THE connection or the link between Free software and free speech is very strong. But free speech maximalism can also be leveraged or exploited against Free software advocacy, mostly by interjecting stuff into it to falsely associate it with dangerous cults, such as those who think that all women should be presumed spies and provocateurs. Several sites connected to Microsoft recently attempted to publicly shame Free software by associating it with radical, racist people. We've decided to omit links to that.

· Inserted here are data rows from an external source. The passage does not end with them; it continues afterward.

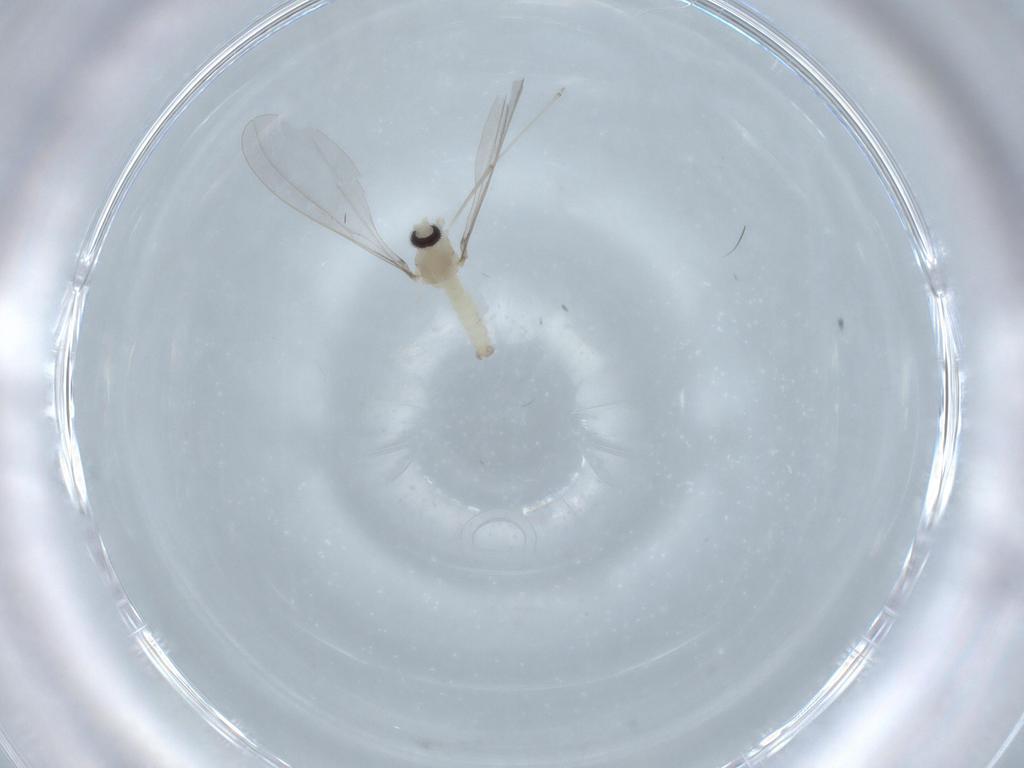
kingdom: Animalia
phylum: Arthropoda
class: Insecta
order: Diptera
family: Cecidomyiidae
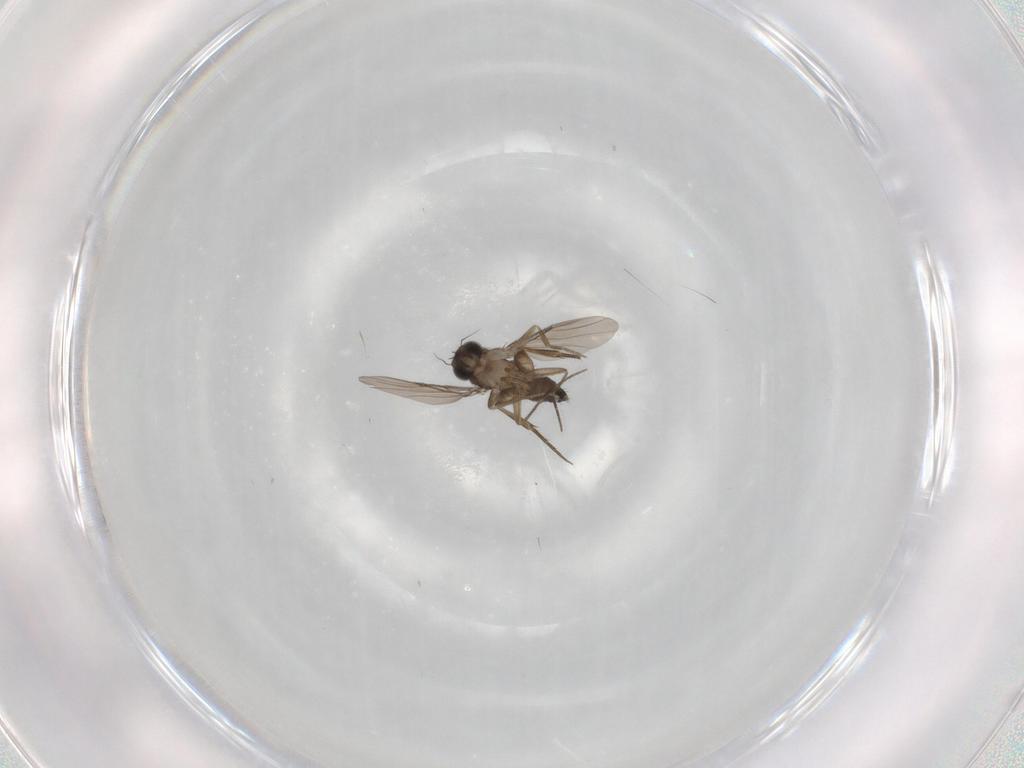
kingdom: Animalia
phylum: Arthropoda
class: Insecta
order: Diptera
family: Phoridae
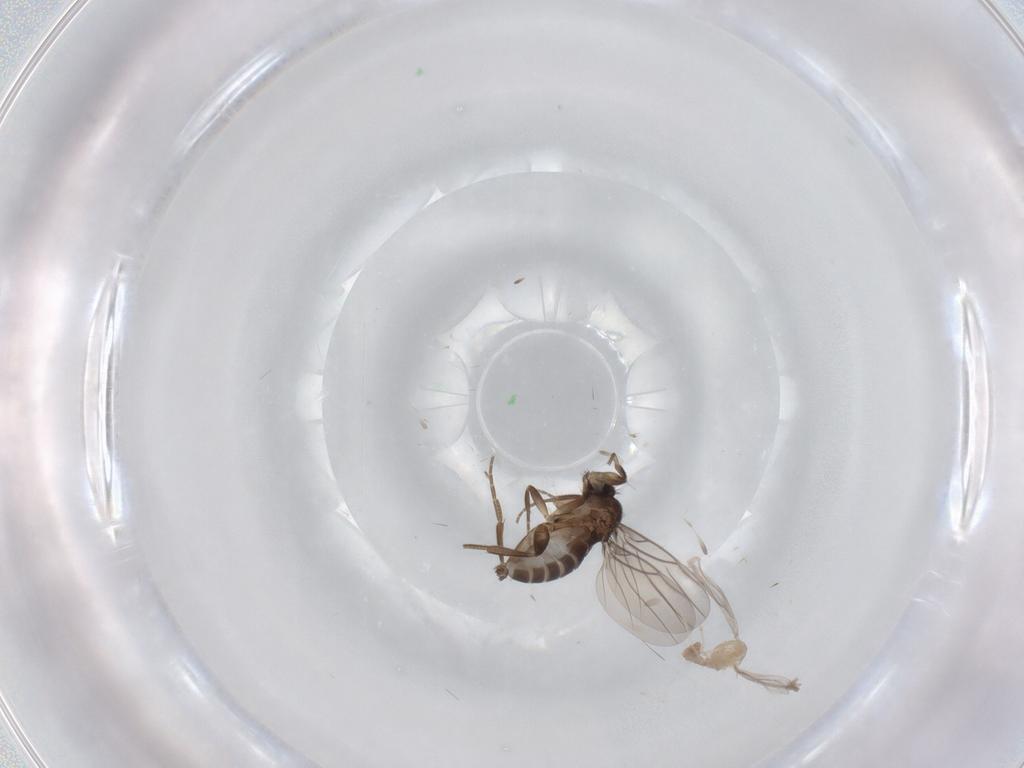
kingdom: Animalia
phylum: Arthropoda
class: Insecta
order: Diptera
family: Cecidomyiidae
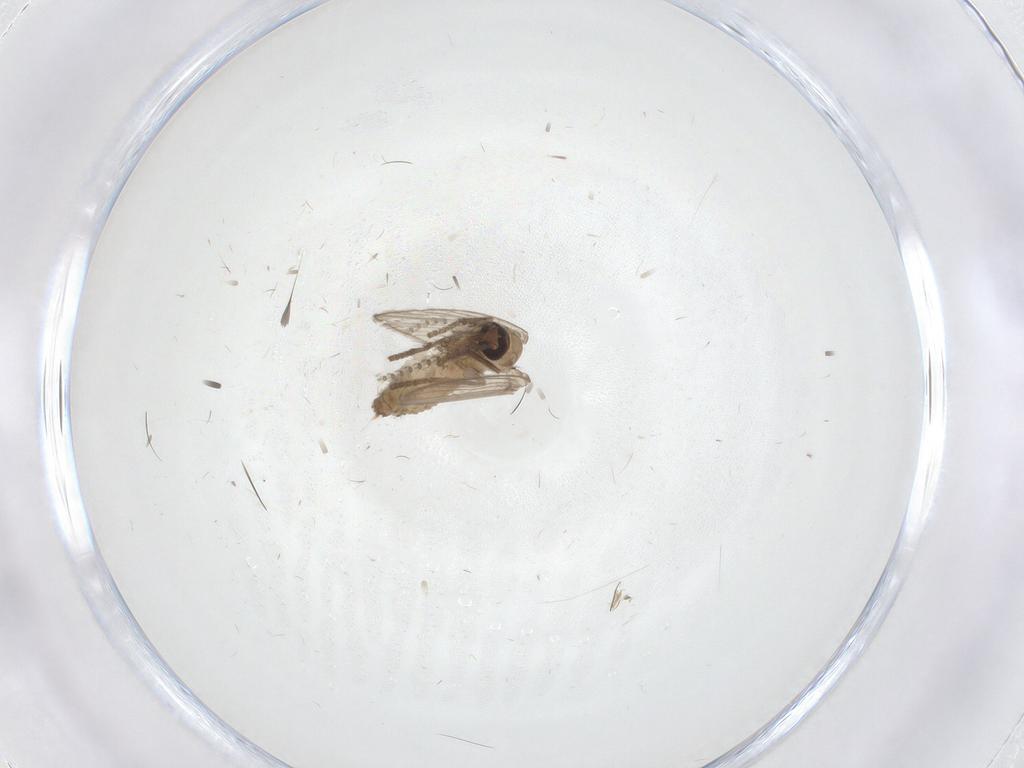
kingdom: Animalia
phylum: Arthropoda
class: Insecta
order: Diptera
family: Psychodidae
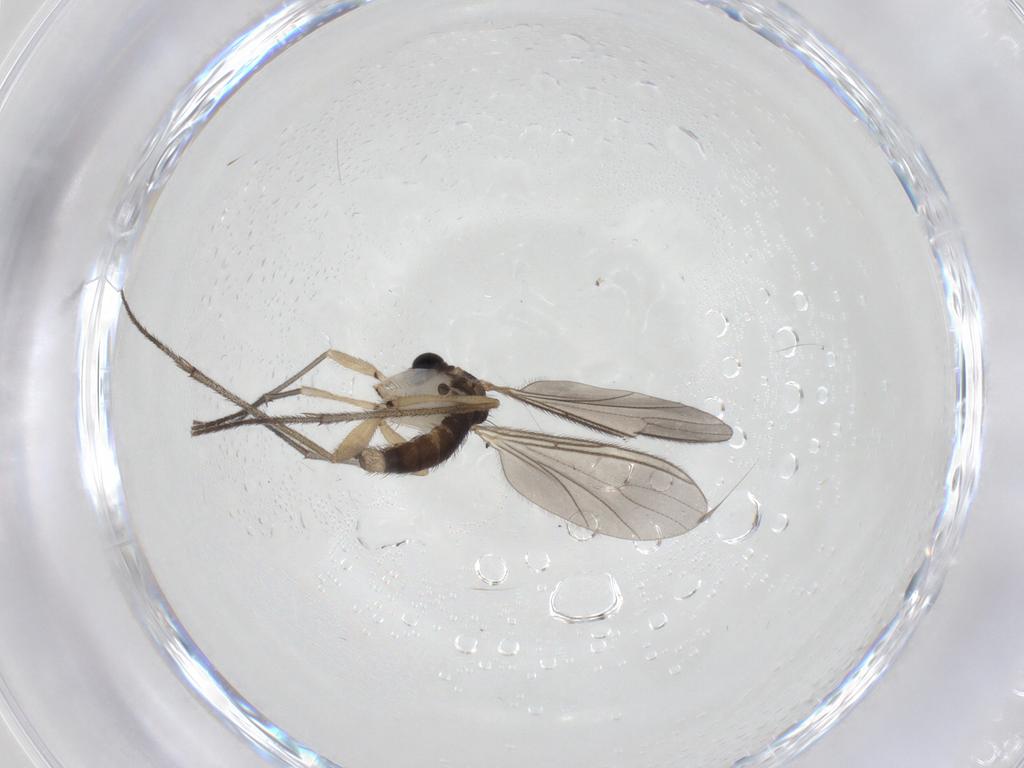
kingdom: Animalia
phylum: Arthropoda
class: Insecta
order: Diptera
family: Sciaridae
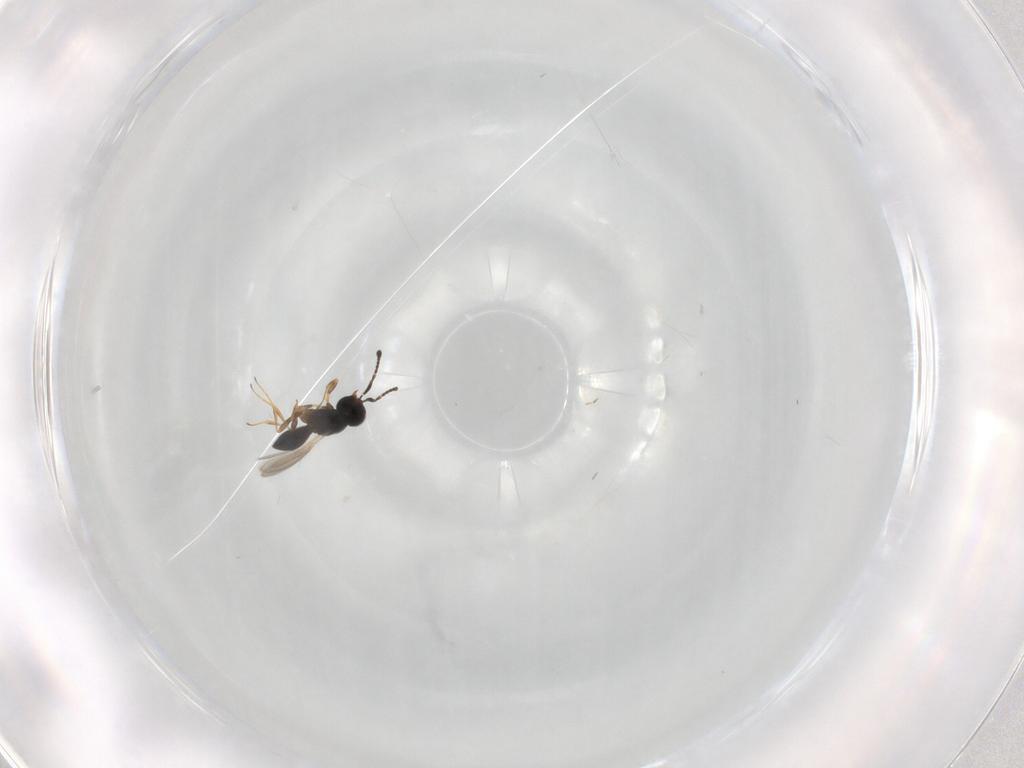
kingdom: Animalia
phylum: Arthropoda
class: Insecta
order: Hymenoptera
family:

"We never delete (censor) anything, we didn't kickban anyone, but to keep focused on our goals we need to change the way the channels work."Techrights has used Freenode for its community for a very long time (since 2008) and the FSF uses it too. So does the GNU Project. It's not really a threat to Freedom as long as the protocol itself isn't proprietary. When I first used IRC I was about 13 or 14 and back then DALNet was 'all the rage'. For Free software projects Freenode is like a de facto standard or default, even if the current owners might be somewhat dodgy (we do not exchange passwords or anything over IRC, we use SSH and PGP for critical operations). Some might ask, why use Freenode at all and not self-host? Well, given the number of people parking in channels (including unknown people), even if we did not publish IRC logs, everyone else would be able to. We've already seen those looking to maintain private chats (e.g. Wikileaks) having FBI moles among them, in effect leaking out internal communications. So that approach is inherently deficient, especially for open chats that welcome strangers. When anyone can just enter and spew out garbage -- maybe even deliberately -- there's growing risk of discreditisation by association. We've seen that too in the distant past. Recently we've come under more and more of those attacks (assuming they're attack vectors), so just as we limited who can speak when Freenode itself was under attack (spam and defamation attacks, network-wide) we're temporarily back to it while we work on an important series. IRC is here to stay, but we need to be careful not to allow it to be hijacked by rogue elements. We never delete (censor) anything, we didn't kickban anyone, but to keep focused on our goals we need to change the way the channels work. At least for now, at least temporarily. ⬆
Side note/afterthought: An hour later and 600MB of video later I came to realise that I had muted the microphone (by accident, wrong press on the keyboard) and basically ruined a very long recording. Upon having a second go, I made is a lot more concise. This happened in the past and will probably happen again some time in the future (without professional recording equipment it's hard to have visible indicator of microphone status).